How the Iran War Ended Up in Your Bedroom
A Malaysian company makes one in five of the world’s condoms. In five years, it has been hit by three different geopolitical crises. The pattern says more about modern supply chains than headlines do.
The length of this piece provides the respect this story deserves. But not everyone has time to digest it fully. That’s why in this article, the Unbreakable Ventures team has created the Karex Intelligence Map.
The map has seven branches: The Trigger, The Pattern, The Company, The Moat, The Health Impact, The Backstop, and The Unreported. Each one breaks down into smaller sections you can click through. The article and the map cover the same ground in different shapes. The article tells you the story; the map shows you the connections.
If you only have five minutes, click through the map. If you have twenty, read the article. If you have thirty, do both.
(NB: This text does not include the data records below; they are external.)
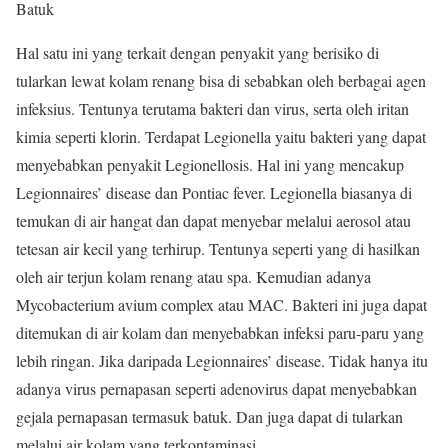
Batuk
Hal satu ini yang terkait dengan penyakit yang berisiko di
tularkan lewat kolam renang bisa di sebabkan oleh berbagai agen
infeksius. Tentunya terutama bakteri dan virus, serta oleh iritan
kimia seperti klorin. Terdapat Legionella yaitu bakteri yang dapat
menyebabkan penyakit Legionellosis. Hal ini yang mencakup
Legionnaires’ disease dan Pontiac fever. Legionella biasanya di
temukan di air hangat dan dapat menyebar melalui aerosol atau
tetesan air kecil yang terhirup. Tentunya seperti yang di hasilkan
oleh air terjun kolam renang atau spa. Kemudian adanya
Mycobacterium avium complex atau MAC. Bakteri ini juga dapat
ditemukan di air kolam dan menyebabkan infeksi paru-paru yang
lebih ringan. Jika daripada Legionnaires’ disease. Tidak hanya itu
adanya virus pernapasan seperti adenovirus dapat menyebabkan
gejala pernapasan termasuk batuk. Dan juga dapat di tularkan
melalui air kolam yang terkontaminasi.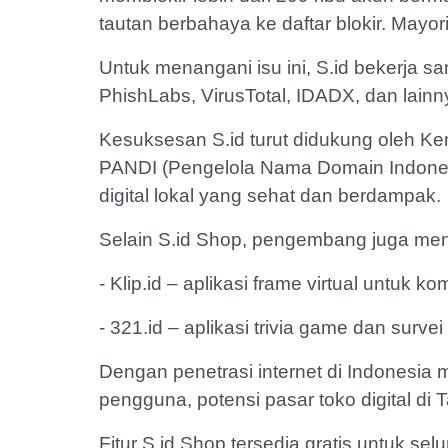
tautan berbahaya ke daftar blokir. Mayo
Untuk menangani isu ini, S.id bekerja 
PhishLabs, VirusTotal, IDADX, dan lainn
Kesuksesan S.id turut didukung oleh Ke
PANDI (Pengelola Nama Domain Indones
digital lokal yang sehat dan berdampak.
Selain S.id Shop, pengembang juga me
- Klip.id – aplikasi frame virtual untuk k
- 321.id – aplikasi trivia game dan survei
Dengan penetrasi internet di Indonesia 
pengguna, potensi pasar toko digital di 
Fitur S.id Shop tersedia gratis untuk se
There is a factory in Port Klang, Malaysia, you have probably never heard of. It makes one out of every five condoms worldwide. And on April 21st, 2026, three sentences from its CEO to a Reuters reporter rippled through pharmacies from Auckland to Dubai, Lagos, and Kuala Lumpur.
The company is Karex Berhad. The CEO is Goh Miah Kiat, known to everyone in his industry as MK. The story he just told the world about a war four thousand kilometres away is, if you read it carefully, also a story about why the modern global economy keeps breaking in the same place.
This is not Karex’s first crisis. It is their third in five years.
In 2020, the COVID-19 pandemic shut down their factories. Sales fell 40 per cent over two years. In 2020, the company posted its first full-year loss since going public on Bursa Malaysia, the countries stock exchange. MK had bet, publicly; that lockdown would drive demand up. Instead, it cratered.
In 2022, Russia invaded Ukraine. Russia happens to be a major producer of ammonia, which preserves latex, and of synthetic rubber precursors. Karex’s FY2022 annual report named the war directly, citing inflationary pressures and supply chain disruption. The company set a record for revenue and a record for losses in the same financial year.
In February 2026, Iran went to war with the United States and closed The Strait of Hormuz. By April, Karex was telling Reuters it would raise prices 20 to 30 per cent, perhaps more. MK said current shipments were taking “close to two months.”
Three different geopolitical events. Three direct hits on one factory. There is no structural reform between any of them. But there is a fundamental lesson in dealing with concurrent crises.
Why a 33km of ocean sets the price of latex
To understand how a tanker dispute in the Persian Gulf reaches a Wellington pharmacy, we should follow the chemistry.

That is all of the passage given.